I am fine now, you know therapy helps I guess. You sit and talk in front of a stranger and you are lucky if they do not invalidate your feelings. I hated talking to a therapist because I always got the, “But hey! You do not have a bad life.” Thanks man, I would know that. Aren’t you supposed to like help? I saw two therapists. One as an adolescent and one at the age of 20. I went to a few sessions before realizing that it was easier to write my troubles down than to be told how to feel. I mentioned the anxiety, I was told not to self-diagnose. In the end I was diagnosed with anxiety and mild depression. She asked what it felt like.

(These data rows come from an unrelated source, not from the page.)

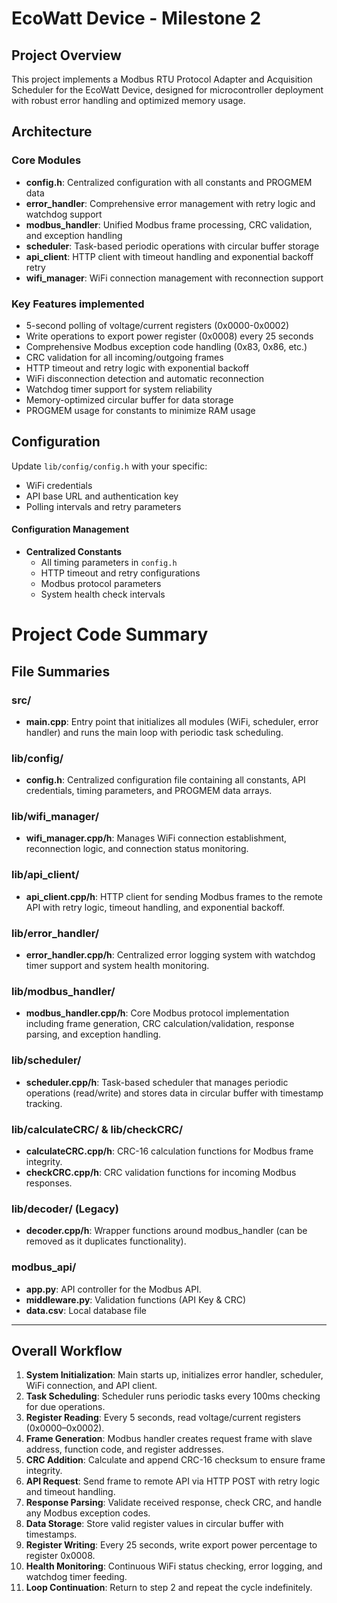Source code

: # EcoWatt Device - Milestone 2

## Project Overview
This project implements a Modbus RTU Protocol Adapter and Acquisition Scheduler for the EcoWatt Device, designed for microcontroller deployment with robust error handling and optimized memory usage.

## Architecture

### Core Modules
- **config.h**: Centralized configuration with all constants and PROGMEM data
- **error_handler**: Comprehensive error management with retry logic and watchdog support
- **modbus_handler**: Unified Modbus frame processing, CRC validation, and exception handling
- **scheduler**: Task-based periodic operations with circular buffer storage
- **api_client**: HTTP client with timeout handling and exponential backoff retry
- **wifi_manager**: WiFi connection management with reconnection support

### Key Features implemented
- 5-second polling of voltage/current registers (0x0000-0x0002)
- Write operations to export power register (0x0008) every 25 seconds
- Comprehensive Modbus exception code handling (0x83, 0x86, etc.)
- CRC validation for all incoming/outgoing frames
- HTTP timeout and retry logic with exponential backoff
- WiFi disconnection detection and automatic reconnection
- Watchdog timer support for system reliability
- Memory-optimized circular buffer for data storage
- PROGMEM usage for constants to minimize RAM usage


## Configuration
Update `lib/config/config.h` with your specific:
- WiFi credentials
- API base URL and authentication key
- Polling intervals and retry parameters

#### Configuration Management
- **Centralized Constants**
  - All timing parameters in `config.h`
  - HTTP timeout and retry configurations
  - Modbus protocol parameters
  - System health check intervals

# Project Code Summary

## File Summaries

### src/
- **main.cpp**: Entry point that initializes all modules (WiFi, scheduler, error handler) and runs the main loop with periodic task scheduling.

### lib/config/
- **config.h**: Centralized configuration file containing all constants, API credentials, timing parameters, and PROGMEM data arrays.

### lib/wifi_manager/
- **wifi_manager.cpp/h**: Manages WiFi connection establishment, reconnection logic, and connection status monitoring.

### lib/api_client/
- **api_client.cpp/h**: HTTP client for sending Modbus frames to the remote API with retry logic, timeout handling, and exponential backoff.

### lib/error_handler/
- **error_handler.cpp/h**: Centralized error logging system with watchdog timer support and system health monitoring.

### lib/modbus_handler/
- **modbus_handler.cpp/h**: Core Modbus protocol implementation including frame generation, CRC calculation/validation, response parsing, and exception handling.

### lib/scheduler/
- **scheduler.cpp/h**: Task-based scheduler that manages periodic operations (read/write) and stores data in circular buffer with timestamp tracking.

### lib/calculateCRC/ & lib/checkCRC/
- **calculateCRC.cpp/h**: CRC-16 calculation functions for Modbus frame integrity.  
- **checkCRC.cpp/h**: CRC validation functions for incoming Modbus responses.

### lib/decoder/ (Legacy)
- **decoder.cpp/h**: Wrapper functions around modbus_handler (can be removed as it duplicates functionality).

### modbus_api/
- **app.py**: API controller for the Modbus API.
- **middleware.py**: Validation functions (API Key & CRC)
- **data.csv**: Local database file

---

## Overall Workflow

1. **System Initialization**: Main starts up, initializes error handler, scheduler, WiFi connection, and API client.  
2. **Task Scheduling**: Scheduler runs periodic tasks every 100ms checking for due operations.  
3. **Register Reading**: Every 5 seconds, read voltage/current registers (0x0000–0x0002).  
4. **Frame Generation**: Modbus handler creates request frame with slave address, function code, and register addresses.  
5. **CRC Addition**: Calculate and append CRC-16 checksum to ensure frame integrity.  
6. **API Request**: Send frame to remote API via HTTP POST with retry logic and timeout handling.  
7. **Response Parsing**: Validate received response, check CRC, and handle any Modbus exception codes.  
8. **Data Storage**: Store valid register values in circular buffer with timestamps.  
9. **Register Writing**: Every 25 seconds, write export power percentage to register 0x0008.  
10. **Health Monitoring**: Continuous WiFi status checking, error logging, and watchdog timer feeding.  
11. **Loop Continuation**: Return to step 2 and repeat the cycle indefinitely.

The best way that I can explain it is a constant gasp for air, the inside of my head gets loud, my heart is pumping fast and my palms are sweaty. I feel it all at once! I can’t stop my leg from shaking, it is my coping mechanism. I immediately go into fight or flight mode which causes trembles in my hands and knees. Not everyday is this way. I have good days. I also have days where it is hard to get out of bed and I promise that I am not lazy, it is just that it is easier to avoid any sort of contact with the outside world. I feel powerless and weak. How could a 7 letter word have so much power over me? How does it dictate whether it will be a good day or not?
I am someone you would consider high functioning. I go to work, complete my classes with good grades and make time for friends and family. I get up and get ready even on the days where I want to be curled up under my sheets because my bed is my safe space. I am also in a relationship, he does not understand what I feel but he tries and he asks questions.
I feel as if I am surviving while everyone around me is living. I recently found out that putting ice on my neck is a great way to help me relax. It sort of brings me back to life. I will continue to find ways to cope with my mental disorder. I do not blame it on my parents but I would say that the relationship with them was definitely a factor among other things.
Everyday is not easy, but it is important not give up. Your mental health is important. Take care of yourself.